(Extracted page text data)
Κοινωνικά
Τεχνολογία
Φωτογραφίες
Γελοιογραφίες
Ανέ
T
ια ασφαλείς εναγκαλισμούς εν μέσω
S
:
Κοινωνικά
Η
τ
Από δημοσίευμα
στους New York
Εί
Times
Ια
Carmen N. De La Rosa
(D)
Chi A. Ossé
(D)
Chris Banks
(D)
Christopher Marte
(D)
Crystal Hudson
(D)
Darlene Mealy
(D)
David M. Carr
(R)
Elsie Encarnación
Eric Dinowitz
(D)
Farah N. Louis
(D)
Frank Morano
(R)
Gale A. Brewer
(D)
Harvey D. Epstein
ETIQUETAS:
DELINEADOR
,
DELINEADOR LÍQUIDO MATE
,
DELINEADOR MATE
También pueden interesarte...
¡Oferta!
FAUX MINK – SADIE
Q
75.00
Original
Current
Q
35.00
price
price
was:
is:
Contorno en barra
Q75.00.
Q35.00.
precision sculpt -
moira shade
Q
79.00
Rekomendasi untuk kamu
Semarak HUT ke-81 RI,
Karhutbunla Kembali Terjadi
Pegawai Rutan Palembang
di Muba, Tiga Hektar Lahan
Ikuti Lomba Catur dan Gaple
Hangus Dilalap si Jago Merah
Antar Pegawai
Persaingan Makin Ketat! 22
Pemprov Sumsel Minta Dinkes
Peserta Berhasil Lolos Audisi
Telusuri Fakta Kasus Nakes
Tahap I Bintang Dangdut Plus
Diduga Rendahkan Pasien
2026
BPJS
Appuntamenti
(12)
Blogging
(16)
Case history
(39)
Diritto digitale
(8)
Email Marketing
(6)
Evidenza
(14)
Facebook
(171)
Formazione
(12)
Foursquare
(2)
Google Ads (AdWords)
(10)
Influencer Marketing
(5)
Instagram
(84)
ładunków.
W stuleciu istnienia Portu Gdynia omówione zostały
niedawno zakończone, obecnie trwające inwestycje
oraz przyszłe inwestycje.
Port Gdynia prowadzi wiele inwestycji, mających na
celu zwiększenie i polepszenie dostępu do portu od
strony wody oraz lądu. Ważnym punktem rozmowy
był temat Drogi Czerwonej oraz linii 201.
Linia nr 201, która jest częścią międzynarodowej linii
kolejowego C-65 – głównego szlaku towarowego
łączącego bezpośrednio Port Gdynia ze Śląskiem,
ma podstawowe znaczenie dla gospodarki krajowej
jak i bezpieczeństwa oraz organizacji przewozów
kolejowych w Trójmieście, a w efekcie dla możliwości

...

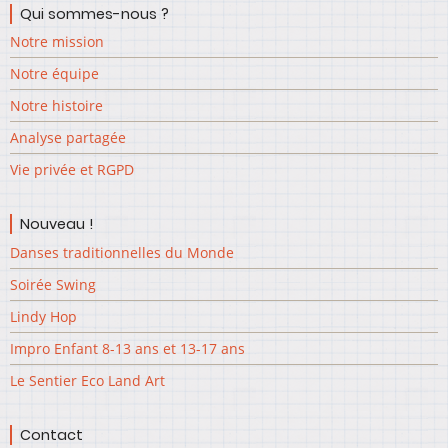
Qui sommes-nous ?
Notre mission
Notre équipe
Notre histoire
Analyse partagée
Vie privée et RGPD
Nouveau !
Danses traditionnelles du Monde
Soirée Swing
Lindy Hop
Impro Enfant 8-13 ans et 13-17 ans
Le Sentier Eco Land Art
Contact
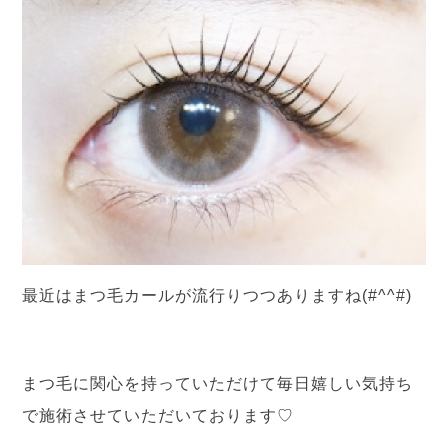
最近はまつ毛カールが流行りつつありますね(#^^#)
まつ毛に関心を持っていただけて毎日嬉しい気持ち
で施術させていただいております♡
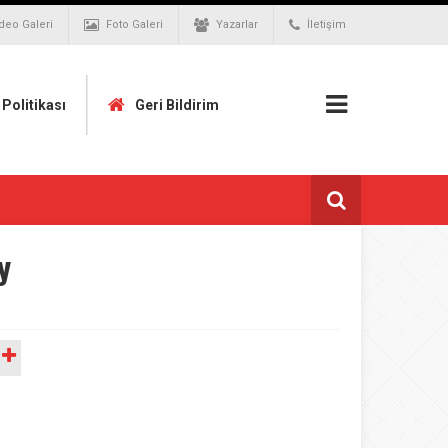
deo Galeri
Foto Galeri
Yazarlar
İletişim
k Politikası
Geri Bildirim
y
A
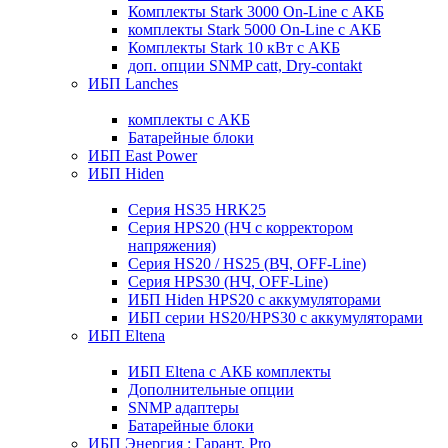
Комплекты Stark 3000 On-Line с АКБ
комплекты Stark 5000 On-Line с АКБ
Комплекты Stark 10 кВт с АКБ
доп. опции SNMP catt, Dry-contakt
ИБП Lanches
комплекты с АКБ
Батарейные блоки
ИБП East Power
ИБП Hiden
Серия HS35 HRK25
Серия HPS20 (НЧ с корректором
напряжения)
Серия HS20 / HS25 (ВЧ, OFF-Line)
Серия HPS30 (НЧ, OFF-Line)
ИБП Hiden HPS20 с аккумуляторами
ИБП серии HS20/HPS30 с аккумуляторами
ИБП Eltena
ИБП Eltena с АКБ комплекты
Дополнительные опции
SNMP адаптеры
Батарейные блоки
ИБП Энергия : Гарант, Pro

*Problem*:
Above are records; repeat only the lines from the line with "Soirée Swing" through the line with "ИБП Энергия : Гарант, Pro", and leave pictures out.

*Result of the task*:
Soirée Swing
Lindy Hop
Impro Enfant 8-13 ans et 13-17 ans
Le Sentier Eco Land Art
Contact
最近はまつ毛カールが流行りつつありますね(#^^#)
まつ毛に関心を持っていただけて毎日嬉しい気持ち
で施術させていただいております♡
deo Galeri
Foto Galeri
Yazarlar
İletişim
k Politikası
Geri Bildirim
y
A
Комплекты Stark 3000 On-Line с АКБ
комплекты Stark 5000 On-Line с АКБ
Комплекты Stark 10 кВт с АКБ
доп. опции SNMP catt, Dry-contakt
ИБП Lanches
комплекты с АКБ
Батарейные блоки
ИБП East Power
ИБП Hiden
Серия HS35 HRK25
Серия HPS20 (НЧ с корректором
напряжения)
Серия HS20 / HS25 (ВЧ, OFF-Line)
Серия HPS30 (НЧ, OFF-Line)
ИБП Hiden HPS20 с аккумуляторами
ИБП серии HS20/HPS30 с аккумуляторами
ИБП Eltena
ИБП Eltena с АКБ комплекты
Дополнительные опции
SNMP адаптеры
Батарейные блоки
ИБП Энергия : Гарант, Pro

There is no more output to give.